Task brief
What you return must match the records exactly, line for line.

Records provided
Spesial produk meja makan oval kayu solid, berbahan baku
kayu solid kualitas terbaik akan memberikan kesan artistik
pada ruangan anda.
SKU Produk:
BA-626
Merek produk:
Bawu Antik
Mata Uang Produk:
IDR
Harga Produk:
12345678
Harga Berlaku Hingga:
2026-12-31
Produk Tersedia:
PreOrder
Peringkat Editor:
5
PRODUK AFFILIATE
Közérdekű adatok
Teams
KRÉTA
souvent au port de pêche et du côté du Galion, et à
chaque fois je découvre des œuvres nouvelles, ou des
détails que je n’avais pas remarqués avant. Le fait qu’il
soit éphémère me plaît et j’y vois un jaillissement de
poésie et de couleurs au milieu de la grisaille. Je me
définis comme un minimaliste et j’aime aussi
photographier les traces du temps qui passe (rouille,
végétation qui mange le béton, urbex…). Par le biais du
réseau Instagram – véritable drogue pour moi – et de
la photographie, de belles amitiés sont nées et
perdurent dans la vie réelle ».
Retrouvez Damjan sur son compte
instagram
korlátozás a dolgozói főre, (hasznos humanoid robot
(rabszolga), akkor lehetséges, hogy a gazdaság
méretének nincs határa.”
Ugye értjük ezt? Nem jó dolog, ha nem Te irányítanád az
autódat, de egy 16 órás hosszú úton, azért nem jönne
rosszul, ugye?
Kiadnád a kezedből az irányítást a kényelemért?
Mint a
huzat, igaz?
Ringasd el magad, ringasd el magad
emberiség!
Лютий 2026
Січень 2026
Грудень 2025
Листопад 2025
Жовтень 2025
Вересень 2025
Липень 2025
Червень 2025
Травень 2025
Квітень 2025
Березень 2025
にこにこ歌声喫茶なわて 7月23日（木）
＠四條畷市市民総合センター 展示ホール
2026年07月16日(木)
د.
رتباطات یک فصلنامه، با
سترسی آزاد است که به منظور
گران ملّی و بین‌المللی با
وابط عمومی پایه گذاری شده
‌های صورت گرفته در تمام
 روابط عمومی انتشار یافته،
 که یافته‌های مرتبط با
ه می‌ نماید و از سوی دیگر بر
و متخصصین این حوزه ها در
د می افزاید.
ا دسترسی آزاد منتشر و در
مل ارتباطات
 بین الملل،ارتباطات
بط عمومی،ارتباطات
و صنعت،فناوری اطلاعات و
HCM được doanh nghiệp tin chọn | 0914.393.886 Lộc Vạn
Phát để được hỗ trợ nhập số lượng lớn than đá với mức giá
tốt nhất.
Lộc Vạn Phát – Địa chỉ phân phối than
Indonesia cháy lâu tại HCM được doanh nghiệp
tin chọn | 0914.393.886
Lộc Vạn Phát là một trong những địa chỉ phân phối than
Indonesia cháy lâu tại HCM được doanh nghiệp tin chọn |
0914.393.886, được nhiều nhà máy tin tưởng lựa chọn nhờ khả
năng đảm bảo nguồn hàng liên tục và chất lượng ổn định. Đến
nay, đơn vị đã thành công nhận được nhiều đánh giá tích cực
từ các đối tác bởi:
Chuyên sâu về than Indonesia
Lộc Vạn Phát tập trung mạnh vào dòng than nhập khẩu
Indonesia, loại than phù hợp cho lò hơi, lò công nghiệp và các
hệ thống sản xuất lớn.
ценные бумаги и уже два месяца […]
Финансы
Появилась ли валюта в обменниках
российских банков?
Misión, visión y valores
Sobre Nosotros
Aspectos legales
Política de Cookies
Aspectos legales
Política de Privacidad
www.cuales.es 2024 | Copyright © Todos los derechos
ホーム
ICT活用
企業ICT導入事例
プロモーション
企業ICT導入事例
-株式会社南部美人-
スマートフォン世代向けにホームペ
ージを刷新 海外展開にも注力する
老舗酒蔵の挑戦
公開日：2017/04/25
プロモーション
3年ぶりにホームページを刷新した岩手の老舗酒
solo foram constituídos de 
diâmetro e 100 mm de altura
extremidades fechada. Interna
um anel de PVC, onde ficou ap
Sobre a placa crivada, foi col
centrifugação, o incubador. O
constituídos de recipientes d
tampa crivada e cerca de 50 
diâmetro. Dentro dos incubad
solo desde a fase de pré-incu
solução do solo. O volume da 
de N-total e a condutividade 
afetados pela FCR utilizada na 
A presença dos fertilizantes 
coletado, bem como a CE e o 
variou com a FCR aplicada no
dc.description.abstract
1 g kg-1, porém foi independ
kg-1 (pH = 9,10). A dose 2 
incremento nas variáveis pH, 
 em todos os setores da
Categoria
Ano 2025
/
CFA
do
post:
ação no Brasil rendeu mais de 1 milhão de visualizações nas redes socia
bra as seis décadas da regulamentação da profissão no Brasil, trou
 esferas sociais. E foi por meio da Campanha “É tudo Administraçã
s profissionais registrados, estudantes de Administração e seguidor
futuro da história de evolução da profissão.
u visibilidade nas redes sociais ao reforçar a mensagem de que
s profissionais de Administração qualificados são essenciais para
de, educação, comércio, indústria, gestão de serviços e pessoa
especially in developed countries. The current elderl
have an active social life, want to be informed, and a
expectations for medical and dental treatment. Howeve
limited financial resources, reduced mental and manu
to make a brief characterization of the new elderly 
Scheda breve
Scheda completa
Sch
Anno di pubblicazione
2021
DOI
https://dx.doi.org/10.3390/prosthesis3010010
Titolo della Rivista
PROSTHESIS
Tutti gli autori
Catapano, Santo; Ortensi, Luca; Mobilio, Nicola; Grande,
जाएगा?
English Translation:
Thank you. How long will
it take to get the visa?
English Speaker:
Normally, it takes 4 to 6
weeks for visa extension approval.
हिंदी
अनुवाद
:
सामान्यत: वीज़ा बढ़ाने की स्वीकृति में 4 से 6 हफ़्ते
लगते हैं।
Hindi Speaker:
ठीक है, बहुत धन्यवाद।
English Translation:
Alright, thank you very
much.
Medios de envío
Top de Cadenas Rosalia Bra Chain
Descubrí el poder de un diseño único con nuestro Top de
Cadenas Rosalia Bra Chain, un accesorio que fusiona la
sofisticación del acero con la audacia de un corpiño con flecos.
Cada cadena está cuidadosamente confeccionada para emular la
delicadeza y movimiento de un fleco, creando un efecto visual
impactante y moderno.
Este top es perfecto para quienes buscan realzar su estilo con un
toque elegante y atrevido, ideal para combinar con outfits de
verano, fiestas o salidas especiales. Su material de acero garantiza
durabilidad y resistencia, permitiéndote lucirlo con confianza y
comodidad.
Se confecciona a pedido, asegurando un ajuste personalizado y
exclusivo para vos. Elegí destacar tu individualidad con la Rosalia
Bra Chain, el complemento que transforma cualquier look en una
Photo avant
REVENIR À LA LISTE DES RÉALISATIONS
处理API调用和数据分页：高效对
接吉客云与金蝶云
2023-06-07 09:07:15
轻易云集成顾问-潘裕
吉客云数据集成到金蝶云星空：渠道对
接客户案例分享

Solution to the exercise
Spesial produk meja makan oval kayu solid, berbahan baku
kayu solid kualitas terbaik akan memberikan kesan artistik
pada ruangan anda.
SKU Produk:
BA-626
Merek produk:
Bawu Antik
Mata Uang Produk:
IDR
Harga Produk:
12345678
Harga Berlaku Hingga:
2026-12-31
Produk Tersedia:
PreOrder
Peringkat Editor:
5
PRODUK AFFILIATE
Közérdekű adatok
Teams
KRÉTA
souvent au port de pêche et du côté du Galion, et à
chaque fois je découvre des œuvres nouvelles, ou des
détails que je n’avais pas remarqués avant. Le fait qu’il
soit éphémère me plaît et j’y vois un jaillissement de
poésie et de couleurs au milieu de la grisaille. Je me
définis comme un minimaliste et j’aime aussi
photographier les traces du temps qui passe (rouille,
végétation qui mange le béton, urbex…). Par le biais du
réseau Instagram – véritable drogue pour moi – et de
la photographie, de belles amitiés sont nées et
perdurent dans la vie réelle ».
Retrouvez Damjan sur son compte
instagram
korlátozás a dolgozói főre, (hasznos humanoid robot
(rabszolga), akkor lehetséges, hogy a gazdaság
méretének nincs határa.”
Ugye értjük ezt? Nem jó dolog, ha nem Te irányítanád az
autódat, de egy 16 órás hosszú úton, azért nem jönne
rosszul, ugye?
Kiadnád a kezedből az irányítást a kényelemért?
Mint a
huzat, igaz?
Ringasd el magad, ringasd el magad
emberiség!
Лютий 2026
Січень 2026
Грудень 2025
Листопад 2025
Жовтень 2025
Вересень 2025
Липень 2025
Червень 2025
Травень 2025
Квітень 2025
Березень 2025
にこにこ歌声喫茶なわて 7月23日（木）
＠四條畷市市民総合センター 展示ホール
2026年07月16日(木)
د.
رتباطات یک فصلنامه، با
سترسی آزاد است که به منظور
گران ملّی و بین‌المللی با
وابط عمومی پایه گذاری شده
‌های صورت گرفته در تمام
 روابط عمومی انتشار یافته،
 که یافته‌های مرتبط با
ه می‌ نماید و از سوی دیگر بر
و متخصصین این حوزه ها در
د می افزاید.
ا دسترسی آزاد منتشر و در
مل ارتباطات
 بین الملل،ارتباطات
بط عمومی،ارتباطات
و صنعت،فناوری اطلاعات و
HCM được doanh nghiệp tin chọn | 0914.393.886 Lộc Vạn
Phát để được hỗ trợ nhập số lượng lớn than đá với mức giá
tốt nhất.
Lộc Vạn Phát – Địa chỉ phân phối than
Indonesia cháy lâu tại HCM được doanh nghiệp
tin chọn | 0914.393.886
Lộc Vạn Phát là một trong những địa chỉ phân phối than
Indonesia cháy lâu tại HCM được doanh nghiệp tin chọn |
0914.393.886, được nhiều nhà máy tin tưởng lựa chọn nhờ khả
năng đảm bảo nguồn hàng liên tục và chất lượng ổn định. Đến
nay, đơn vị đã thành công nhận được nhiều đánh giá tích cực
từ các đối tác bởi:
Chuyên sâu về than Indonesia
Lộc Vạn Phát tập trung mạnh vào dòng than nhập khẩu
Indonesia, loại than phù hợp cho lò hơi, lò công nghiệp và các
hệ thống sản xuất lớn.
ценные бумаги и уже два месяца […]
Финансы
Появилась ли валюта в обменниках
российских банков?
Misión, visión y valores
Sobre Nosotros
Aspectos legales
Política de Cookies
Aspectos legales
Política de Privacidad
www.cuales.es 2024 | Copyright © Todos los derechos
ホーム
ICT活用
企業ICT導入事例
プロモーション
企業ICT導入事例
-株式会社南部美人-
スマートフォン世代向けにホームペ
ージを刷新 海外展開にも注力する
老舗酒蔵の挑戦
公開日：2017/04/25
プロモーション
3年ぶりにホームページを刷新した岩手の老舗酒
solo foram constituídos de 
diâmetro e 100 mm de altura
extremidades fechada. Interna
um anel de PVC, onde ficou ap
Sobre a placa crivada, foi col
centrifugação, o incubador. O
constituídos de recipientes d
tampa crivada e cerca de 50 
diâmetro. Dentro dos incubad
solo desde a fase de pré-incu
solução do solo. O volume da 
de N-total e a condutividade 
afetados pela FCR utilizada na 
A presença dos fertilizantes 
coletado, bem como a CE e o 
variou com a FCR aplicada no
dc.description.abstract
1 g kg-1, porém foi independ
kg-1 (pH = 9,10). A dose 2 
incremento nas variáveis pH, 
 em todos os setores da
Categoria
Ano 2025
/
CFA
do
post:
ação no Brasil rendeu mais de 1 milhão de visualizações nas redes socia
bra as seis décadas da regulamentação da profissão no Brasil, trou
 esferas sociais. E foi por meio da Campanha “É tudo Administraçã
s profissionais registrados, estudantes de Administração e seguidor
futuro da história de evolução da profissão.
u visibilidade nas redes sociais ao reforçar a mensagem de que
s profissionais de Administração qualificados são essenciais para
de, educação, comércio, indústria, gestão de serviços e pessoa
especially in developed countries. The current elderl
have an active social life, want to be informed, and a
expectations for medical and dental treatment. Howeve
limited financial resources, reduced mental and manu
to make a brief characterization of the new elderly 
Scheda breve
Scheda completa
Sch
Anno di pubblicazione
2021
DOI
https://dx.doi.org/10.3390/prosthesis3010010
Titolo della Rivista
PROSTHESIS
Tutti gli autori
Catapano, Santo; Ortensi, Luca; Mobilio, Nicola; Grande,
जाएगा?
English Translation:
Thank you. How long will
it take to get the visa?
English Speaker:
Normally, it takes 4 to 6
weeks for visa extension approval.
हिंदी
अनुवाद
:
सामान्यत: वीज़ा बढ़ाने की स्वीकृति में 4 से 6 हफ़्ते
लगते हैं।
Hindi Speaker:
ठीक है, बहुत धन्यवाद।
English Translation:
Alright, thank you very
much.
Medios de envío
Top de Cadenas Rosalia Bra Chain
Descubrí el poder de un diseño único con nuestro Top de
Cadenas Rosalia Bra Chain, un accesorio que fusiona la
sofisticación del acero con la audacia de un corpiño con flecos.
Cada cadena está cuidadosamente confeccionada para emular la
delicadeza y movimiento de un fleco, creando un efecto visual
impactante y moderno.
Este top es perfecto para quienes buscan realzar su estilo con un
toque elegante y atrevido, ideal para combinar con outfits de
verano, fiestas o salidas especiales. Su material de acero garantiza
durabilidad y resistencia, permitiéndote lucirlo con confianza y
comodidad.
Se confecciona a pedido, asegurando un ajuste personalizado y
exclusivo para vos. Elegí destacar tu individualidad con la Rosalia
Bra Chain, el complemento que transforma cualquier look en una
Photo avant
REVENIR À LA LISTE DES RÉALISATIONS
处理API调用和数据分页：高效对
接吉客云与金蝶云
2023-06-07 09:07:15
轻易云集成顾问-潘裕
吉客云数据集成到金蝶云星空：渠道对
接客户案例分享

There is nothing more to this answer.